您可以通过使用perl=T打开PCRE,并使用lookarounds实现这一点。

gsub('[^\\pP]\\K(?=\\r\\n\\*)', '.', Data1, perl=T)
# [1] "%trn: dads sheep.\r\n*MOT: hunn.\r\n%trn: yes.\r\n*MOT: ana mu\r\n%trn: where is it?"

The negated Unicode property \pP class matches any character except any kind of punctuation character.

否定的Unicode属性\pP类匹配除了任何类型的标点字符之外的任何字符。

Instead of using a capturing group, I used \K here. This escape sequence resets the starting point of the reported match. Any previously matched characters are not included in the final matched sequence. As well, I used a Positive Lookahead to assert that a carriage return, newline sequence and a literal asterisk character follows.

我这里用的不是捕获组,而是\K。这个转义序列重置了所报告的匹配的起点。任何先前匹配的字符都不包含在最终匹配序列中。此外,我还使用了一个积极的前视符来断言后面跟着一个回车符、换行序列和一个星号字符。

#2


1  

There are several ways to do it:

有几种方法可以做到:

Capture group: gsub("([^[:punct:]])\\r\\n\\*", "\\1.\r\n*", Data1)

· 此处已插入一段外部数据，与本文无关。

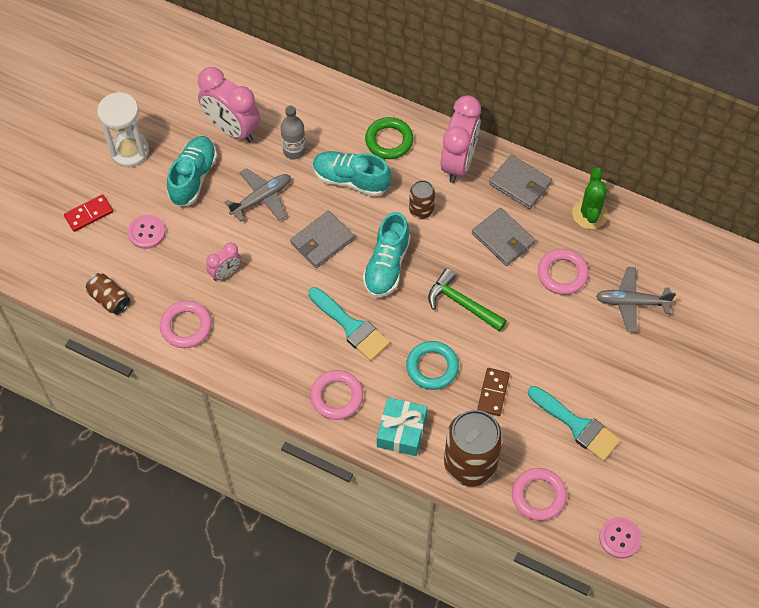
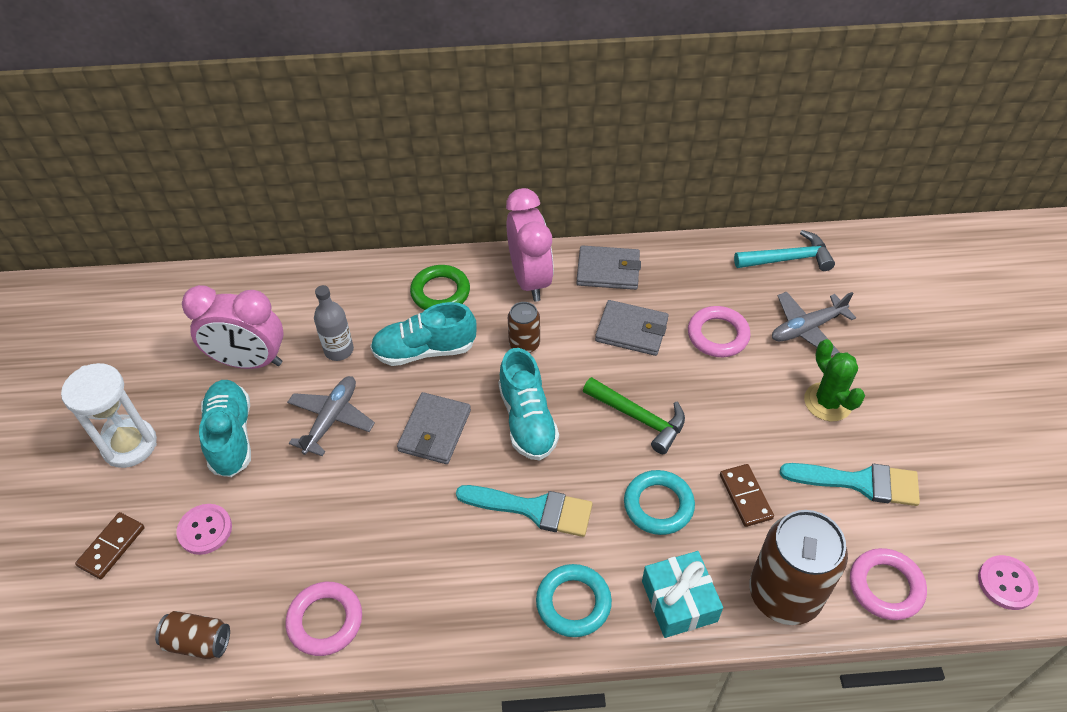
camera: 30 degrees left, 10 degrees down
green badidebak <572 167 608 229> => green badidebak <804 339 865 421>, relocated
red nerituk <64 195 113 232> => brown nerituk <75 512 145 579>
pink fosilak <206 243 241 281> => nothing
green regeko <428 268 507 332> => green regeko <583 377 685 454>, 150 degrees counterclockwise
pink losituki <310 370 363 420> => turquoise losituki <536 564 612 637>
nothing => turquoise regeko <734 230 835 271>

捕获组:gsub(“([^[punct:]])\ \ r \ \ n \ \ *”、“\ \ 1。Data1 \ r \ n *”)

Positive lookbehind (non-capturing group): gsub("(?<=[^[:punct:]])\\r\\n\\*", ".\r\n*", Data1, perl=T)

积极的向后插入(无组):gsub(“(? < =(^[punct:]])\ \ r \ \ n \ \ *”、“。\ r \ n *”,Data1、perl = T)

EDIT: fixed the backslashes and removed the uncertainty about R support for these.

编辑:修正反斜线,消除R支持的不确定性。